— START —
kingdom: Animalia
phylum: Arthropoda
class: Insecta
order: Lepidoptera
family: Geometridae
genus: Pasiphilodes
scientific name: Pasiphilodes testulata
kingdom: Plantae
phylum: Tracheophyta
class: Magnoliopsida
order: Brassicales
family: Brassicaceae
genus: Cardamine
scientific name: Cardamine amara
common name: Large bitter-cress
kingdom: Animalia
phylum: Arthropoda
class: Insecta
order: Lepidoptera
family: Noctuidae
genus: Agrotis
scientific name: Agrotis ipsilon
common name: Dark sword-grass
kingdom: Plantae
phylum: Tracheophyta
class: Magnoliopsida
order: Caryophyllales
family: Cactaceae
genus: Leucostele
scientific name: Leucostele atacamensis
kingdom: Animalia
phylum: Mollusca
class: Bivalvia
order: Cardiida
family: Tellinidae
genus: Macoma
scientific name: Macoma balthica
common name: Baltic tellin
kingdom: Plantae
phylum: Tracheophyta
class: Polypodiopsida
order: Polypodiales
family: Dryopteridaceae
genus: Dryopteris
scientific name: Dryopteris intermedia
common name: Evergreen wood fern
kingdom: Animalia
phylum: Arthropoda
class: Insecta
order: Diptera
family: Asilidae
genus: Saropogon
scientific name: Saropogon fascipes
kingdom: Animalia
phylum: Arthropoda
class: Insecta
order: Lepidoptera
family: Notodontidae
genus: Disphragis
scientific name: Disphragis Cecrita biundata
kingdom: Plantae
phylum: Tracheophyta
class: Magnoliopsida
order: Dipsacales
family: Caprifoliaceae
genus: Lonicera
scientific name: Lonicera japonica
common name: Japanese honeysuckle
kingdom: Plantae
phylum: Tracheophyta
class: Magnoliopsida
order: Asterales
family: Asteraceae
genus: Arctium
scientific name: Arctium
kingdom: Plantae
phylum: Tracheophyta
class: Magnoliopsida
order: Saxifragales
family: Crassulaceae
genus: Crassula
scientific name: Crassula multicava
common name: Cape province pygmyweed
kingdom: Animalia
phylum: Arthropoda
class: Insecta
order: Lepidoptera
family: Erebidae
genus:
— END —
Aim of the exercise: Write out every line of the records above as a JSON list of strings, one string per line, leaving out any blank lines.

Solution for this problem:
[
  "kingdom: Animalia",
  "phylum: Arthropoda",
  "class: Insecta",
  "order: Lepidoptera",
  "family: Geometridae",
  "genus: Pasiphilodes",
  "scientific name: Pasiphilodes testulata",
  "kingdom: Plantae",
  "phylum: Tracheophyta",
  "class: Magnoliopsida",
  "order: Brassicales",
  "family: Brassicaceae",
  "genus: Cardamine",
  "scientific name: Cardamine amara",
  "common name: Large bitter-cress",
  "kingdom: Animalia",
  "phylum: Arthropoda",
  "class: Insecta",
  "order: Lepidoptera",
  "family: Noctuidae",
  "genus: Agrotis",
  "scientific name: Agrotis ipsilon",
  "common name: Dark sword-grass",
  "kingdom: Plantae",
  "phylum: Tracheophyta",
  "class: Magnoliopsida",
  "order: Caryophyllales",
  "family: Cactaceae",
  "genus: Leucostele",
  "scientific name: Leucostele atacamensis",
  "kingdom: Animalia",
  "phylum: Mollusca",
  "class: Bivalvia",
  "order: Cardiida",
  "family: Tellinidae",
  "genus: Macoma",
  "scientific name: Macoma balthica",
  "common name: Baltic tellin",
  "kingdom: Plantae",
  "phylum: Tracheophyta",
  "class: Polypodiopsida",
  "order: Polypodiales",
  "family: Dryopteridaceae",
  "genus: Dryopteris",
  "scientific name: Dryopteris intermedia",
  "common name: Evergreen wood fern",
  "kingdom: Animalia",
  "phylum: Arthropoda",
  "class: Insecta",
  "order: Diptera",
  "family: Asilidae",
  "genus: Saropogon",
  "scientific name: Saropogon fascipes",
  "kingdom: Animalia",
  "phylum: Arthropoda",
  "class: Insecta",
  "order: Lepidoptera",
  "family: Notodontidae",
  "genus: Disphragis",
  "scientific name: Disphragis Cecrita biundata",
  "kingdom: Plantae",
  "phylum: Tracheophyta",
  "class: Magnoliopsida",
  "order: Dipsacales",
  "family: Caprifoliaceae",
  "genus: Lonicera",
  "scientific name: Lonicera japonica",
  "common name: Japanese honeysuckle",
  "kingdom: Plantae",
  "phylum: Tracheophyta",
  "class: Magnoliopsida",
  "order: Asterales",
  "family: Asteraceae",
  "genus: Arctium",
  "scientific name: Arctium",
  "kingdom: Plantae",
  "phylum: Tracheophyta",
  "class: Magnoliopsida",
  "order: Saxifragales",
  "family: Crassulaceae",
  "genus: Crassula",
  "scientific name: Crassula multicava",
  "common name: Cape province pygmyweed",
  "kingdom: Animalia",
  "phylum: Arthropoda",
  "class: Insecta",
  "order: Lepidoptera",
  "family: Erebidae",
  "genus:"
]